As far as your other question, about if multi dog households ever regrets having more dogs. The newest boy I adopted is proving quite a challenge, and some days I do admit I honestly hate him! And him and Phoebe don't ALWAYS get along (food possesion etc) but having another dog around gives her a playmate in a way that I can't play with her. So regret it, no but want to kill myself.... yes! Of course your planning on a puppy so hopefully you can nip any issues in the bud. Also I don't know if my guys aren't normal for chis but they JUMP. Yes I know its dangerous - I don't tell them to, but they jump up and can jump pretty damn high. So that may be the same wether you get a Chi or an Iggy.


----------



## 3l3ctric (Apr 5, 2009)

My school schedule shouldn't be too bad either. I will be gone several times a day, but always only for short periods, so as long as potty training and stuff has had a good start, then it should be fine. 

I've looked at other breeds, but since I want something quite small and I don't like any of the long or curly haired breeds, I'm pretty limited. Boston Terriers are nice, but still too big. Also, Ollie is pretty good about sharing and knowing his place, so I don't expect many problems there... having him grow up with my mom's dogs has done wonders.

I'd like to know if other people's Chis jump that much. Maybe I'm the one with a weird dog, lol, but Ollie only jumps down from things- never up- so we'd have to put him in a dangerous spot for that to be an issue, and we just never do.

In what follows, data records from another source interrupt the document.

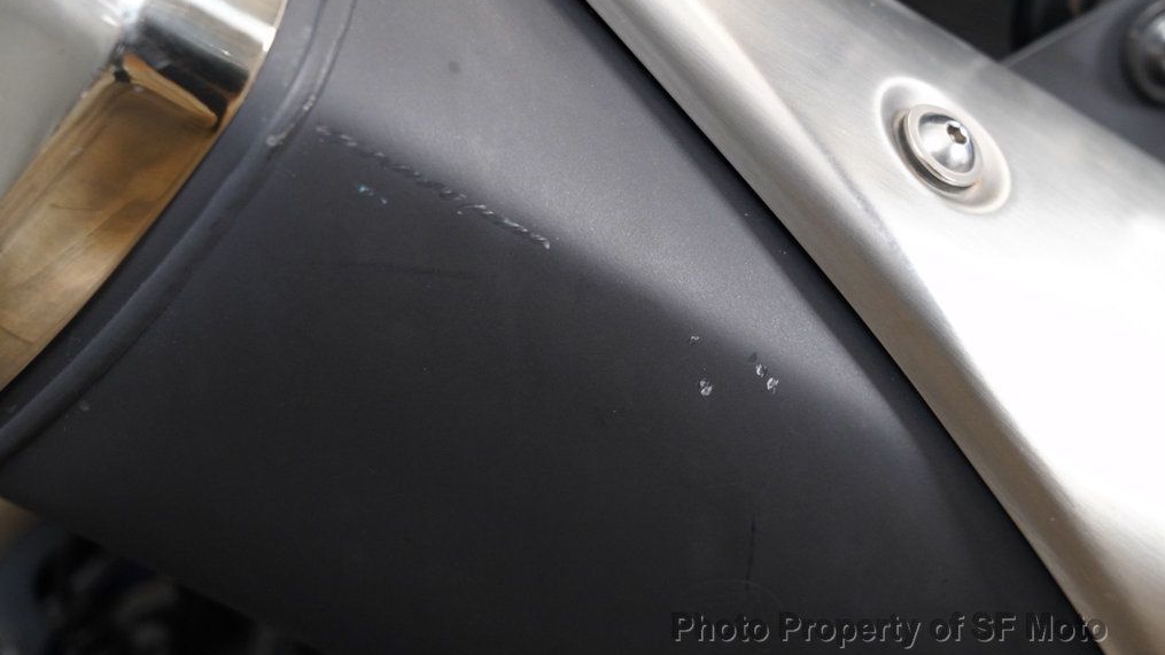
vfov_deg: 10.9
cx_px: 578
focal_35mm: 111
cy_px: 270
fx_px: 3429
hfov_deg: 19.3
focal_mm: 105
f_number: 7.1
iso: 5000
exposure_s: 1/100
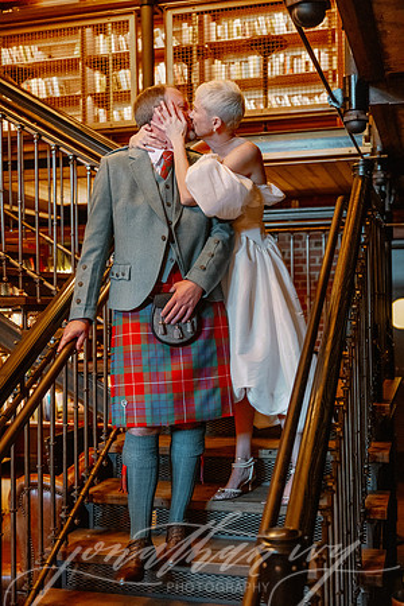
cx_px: 202
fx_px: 757
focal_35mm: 45
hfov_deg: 29.9
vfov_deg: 43.6
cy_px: 303
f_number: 2.8
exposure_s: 1/160
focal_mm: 45
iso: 5000
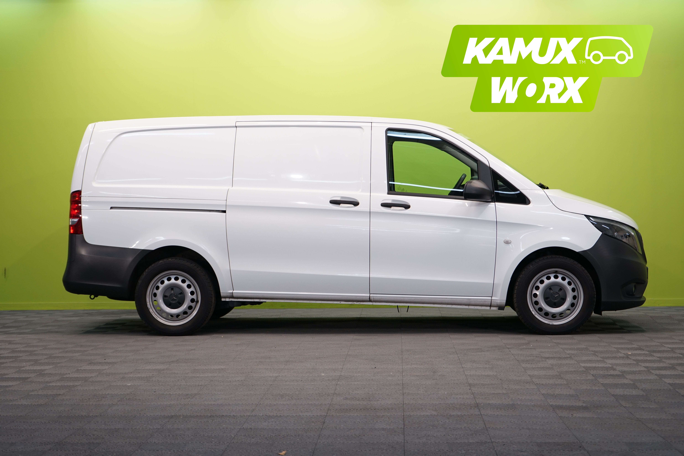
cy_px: 228
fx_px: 1273
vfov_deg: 20.3
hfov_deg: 30.1
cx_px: 342
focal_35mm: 67
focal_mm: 67
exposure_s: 1/30
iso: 320
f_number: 5.6
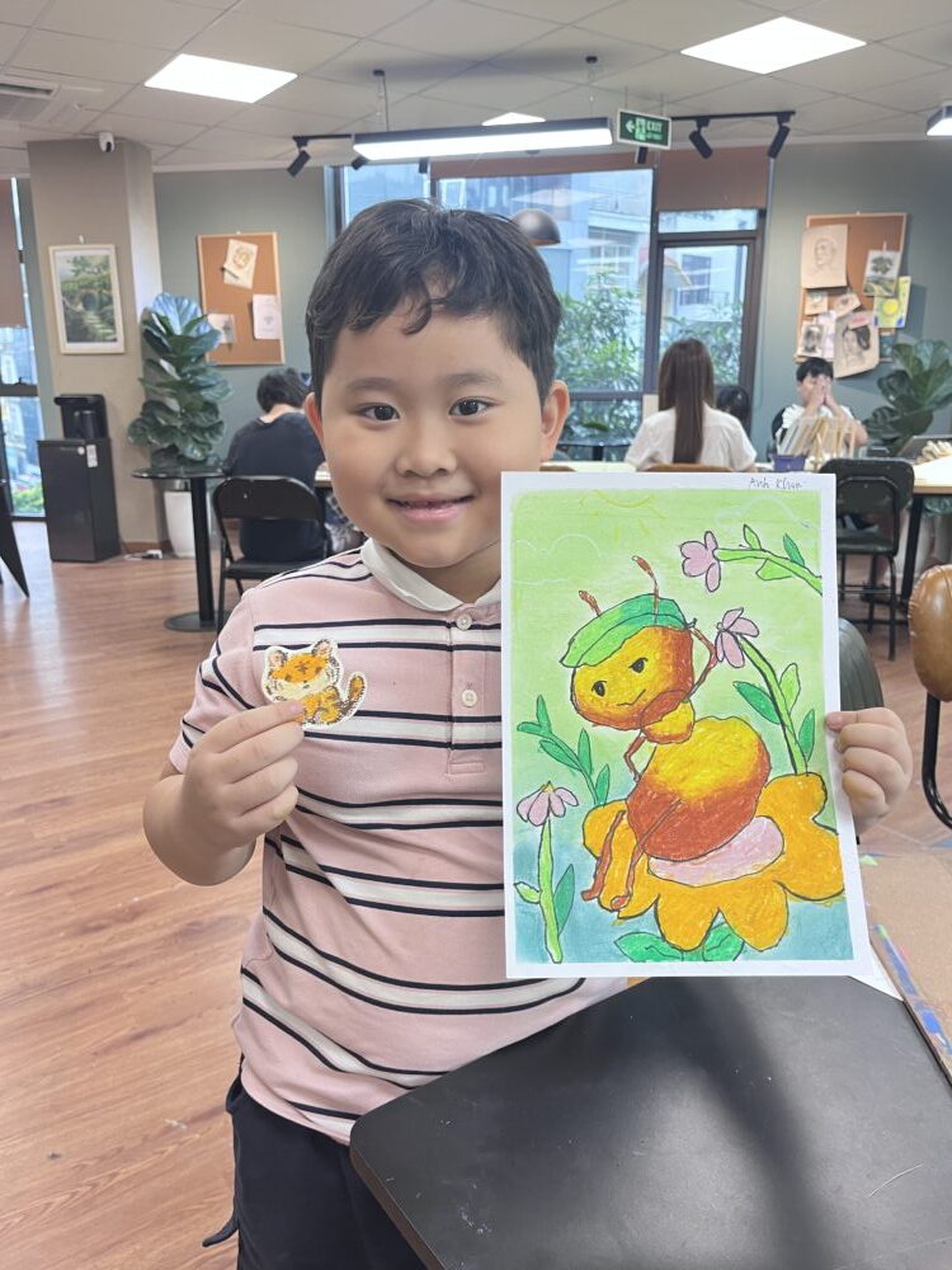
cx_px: 476
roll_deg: +1.1
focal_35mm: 26
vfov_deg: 67.3
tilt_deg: -14.7
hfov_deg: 53.1
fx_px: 953
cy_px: 635
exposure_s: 1/90
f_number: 1.6
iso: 125
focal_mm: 5.1
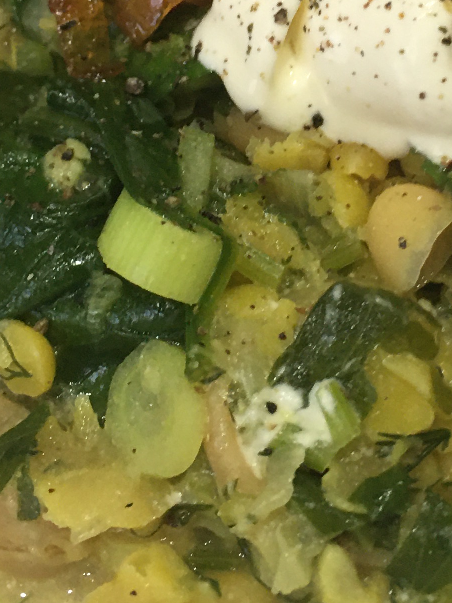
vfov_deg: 19.7
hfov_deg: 15.1
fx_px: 1688
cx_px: 366
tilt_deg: -51.4
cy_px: 12
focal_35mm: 97
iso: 50
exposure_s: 1/17
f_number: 2.2
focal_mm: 4.15
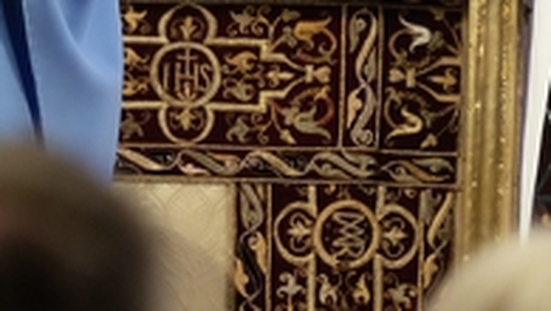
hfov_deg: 1.7
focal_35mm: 1274
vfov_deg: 1.0
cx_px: -226
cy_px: -249
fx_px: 18626
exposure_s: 1/27
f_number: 4.8
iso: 3200
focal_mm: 200
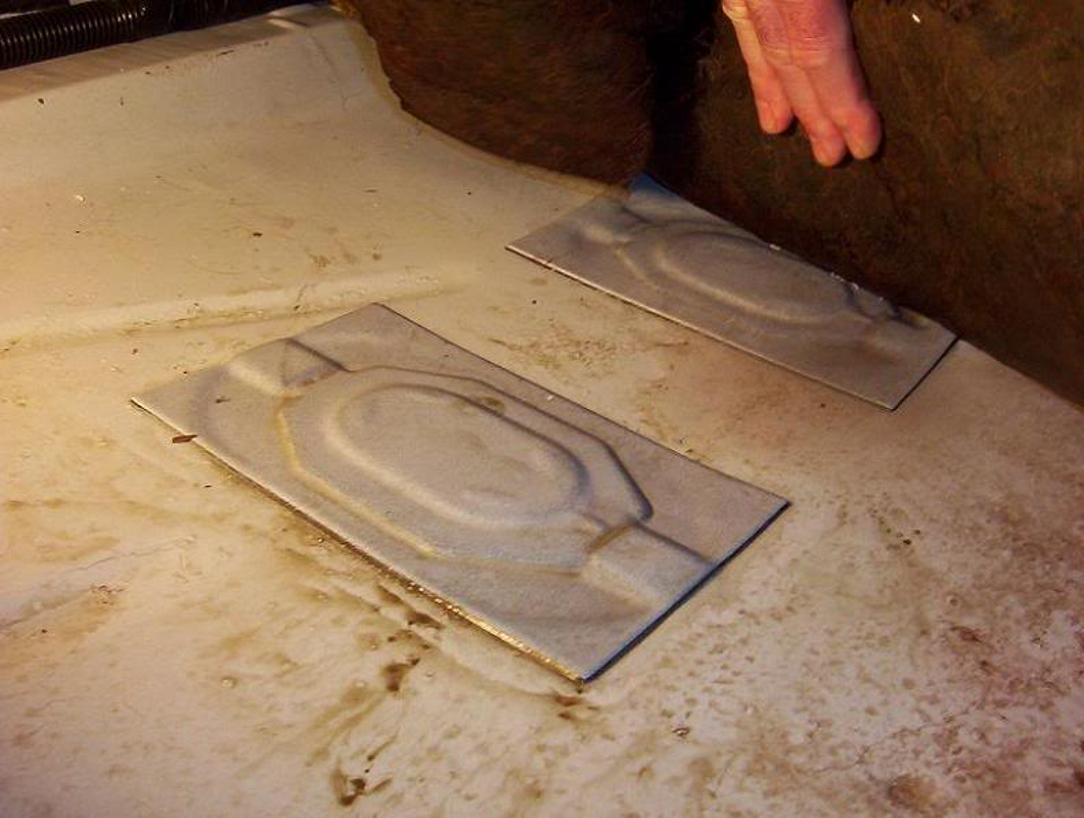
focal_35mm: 36
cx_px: 542
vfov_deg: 39.8
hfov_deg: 51.2
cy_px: 409
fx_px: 1130
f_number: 2.76
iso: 140
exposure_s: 1/30
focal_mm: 5.54
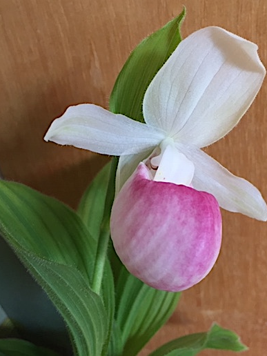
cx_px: 152
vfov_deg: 51.3
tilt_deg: -36.3
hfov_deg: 39.6
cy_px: 188
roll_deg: +8.7
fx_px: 370
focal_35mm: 36
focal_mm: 4.15
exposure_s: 1/33
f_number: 2.2
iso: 40
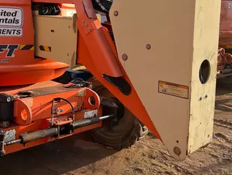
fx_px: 302
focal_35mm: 45
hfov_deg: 40.1
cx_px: 42
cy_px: 25
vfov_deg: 31.0
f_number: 1.6
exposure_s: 1/1422
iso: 50
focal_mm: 5.1
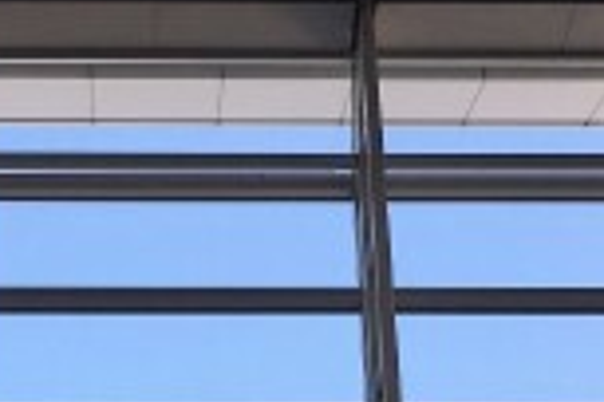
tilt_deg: +33.3
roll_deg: +0.5
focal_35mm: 126
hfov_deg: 16.2
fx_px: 2114
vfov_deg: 10.8
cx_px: 201
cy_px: 378
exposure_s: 1/712
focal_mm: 4.15
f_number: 2.2
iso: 25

I'd prefer to have more time to decide, but unfortunately I'll need to put a deposit down if I want that IG girl, since she won't be ready for over a month and I think she'd probably sell quickly.


----------



## 3l3ctric (Apr 5, 2009)

Now I'm leaning towards a Chi again... oh boy.


----------



## <maxiwoowoo> (Oct 22, 2008)

I personally have two chis. I just got my second in March. Max was 16 months and Milo (the second one) was 2 months and i don't regret it one bit! At first I felt bad for Max cause he was my only baby but I just showed him extra attention for a few days and he adjusted fine. They play constantly all the time. And also, both of my chis are jumpers, especially max! but whatever you do make sure it will make you happy.


----------



## CherryFairy (May 18, 2009)

I do have another dog, he is a shepard/lab and they get along really well. He is about 6 years old. My opinion would to get another chihuahua, small, easy to handle, you already know how to take care of one. That would be my choice, but then again that is only me.


----------